Depois veio a necessidade de
se ter aquilo que não se precisa, o que está em voga atualmente e que tão bem
caiu com o desenvolvimento do marketing. O que não é o marketing senão
desenvolver nas pessoas o desejo de ter aquilo que não quer ter? Exemplos,
temos de monte. E se tu não entras nessa onda, és um retrógrado, não gostas do
avanço da tecnologia, é contra o progresso.

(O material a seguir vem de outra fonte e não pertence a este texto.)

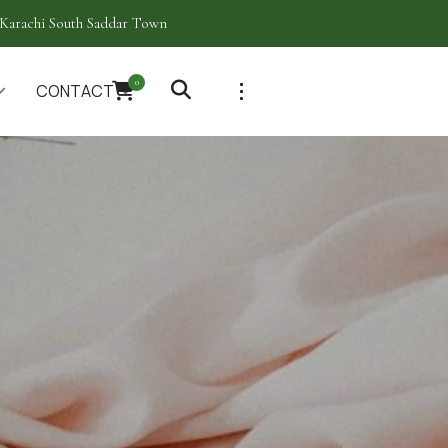
Karachi South Saddar Town
0
CONTACT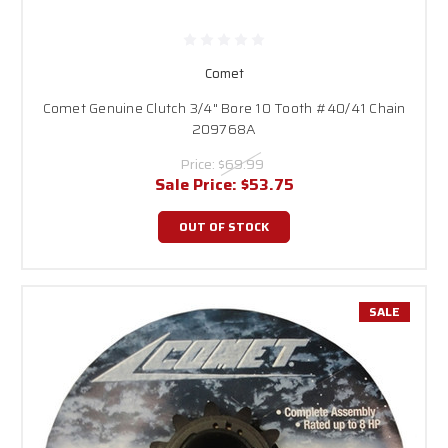
Comet
Comet Genuine Clutch 3/4" Bore 10 Tooth #40/41 Chain
209768A
Price:
$69.99
Sale Price:
$53.75
OUT OF STOCK
SALE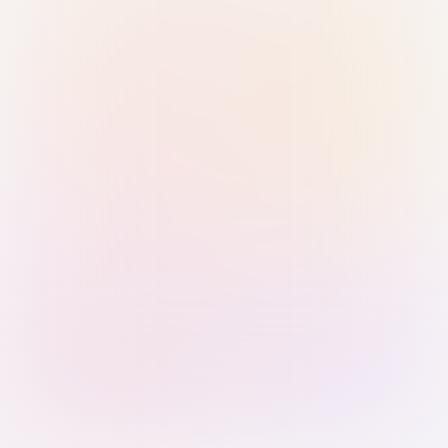
Sign in with Passkey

Quem pensa como eu, que demorou
anos para ter um celular, que até hoje tem um celular que faz ligação, toca um
mp3 e no máximo tira umas ‘fotinhas’ aqui e ali, que não tem o tal do android,
sabe que isso basta, não é necessário mais nada, entende bem do que estou
falando.
A superficialidade da pós
modernidade torna tudo mais fácil para ser descartado, desde aquele computador
que te serve perfeitamente, mas pelo avanço tecnológico está obsoleto, até uma
pessoa cujo relacionamento é abalado por um pequeno conflito e parece não
servir mais e então é pé na bunda, sem chances de elaborar aquele conflito
momentâneo. É mais fácil partir para outro do que investir no antigo. Mas o que
se esquece é que isso é a vida, um emaranhado de conflitos para serem
elaborados; e por mais que busque outros relacionamentos todos chegarão na fase
do conflito, num círculo vicioso. Até que a falta de paciência de entender o
outro é vencida pela impaciência de ter que iniciar novos relacionamentos do
zero, de tempos em tempos.
A descartabilidade trás outro
problema, desta feita para o meio ambiente: como acondicionar tamanho lixo
produzido? Antigamente tudo era para a vida toda, o emprego, a casa, o carro, a
esposa, a família. Hoje é “que seja eterno enquanto dure”, “... o prá sempre,
sempre acaba".
Seguindo a lógica dejouriana,
todos deveríamos estar ensandecidos, rasgando notas de cem por aí. Mas acontece
exatamente o contrário, alguns enlouquecem e ultrapassam a tênue linha que
separa a sanidade da loucura por completo. Como nas empresas, as pessoas
conseguem amenizar o sofrimento e manter o equilíbrio psíquico. É claro que
utilizamos dos mecanismos de defesa que Freud tão bem descreveu no início do
século passado, quando se tornou o pai da Psicanálise. Os mecanismos de defesa
descritos por Freud servem para amenizar o sofrimento, manter-nos dentro da
normalidade aparente. Cito os mais conhecidos e fáceis de entender: sublimação,
negação, projeção, introjeção, formação reativa.
Percebe-se que atualmente
estamos cada vez mais próximo ao limítrofe entre a loucura e a lucidez. Por
isso vemos as maiores barbáries na televisão e nas ruas. Muitas vezes nem nos
damos conta de quão horripilante são essas situações. É a banalização. É algo
tão quotidiano que já não nos surpreendemos tanto com a barbárie. A banalização
da barbárie.
Viver no meio da barbárie sem
se revoltar é característica de uma sociedade doente. Afinal, quem são os loucos?
Os loucos somos nós, normais! Qualquer outro enlouqueceria em se deparar com a
nossa realidade.
Não há estrutura psíquica que aguente meu caro, não há!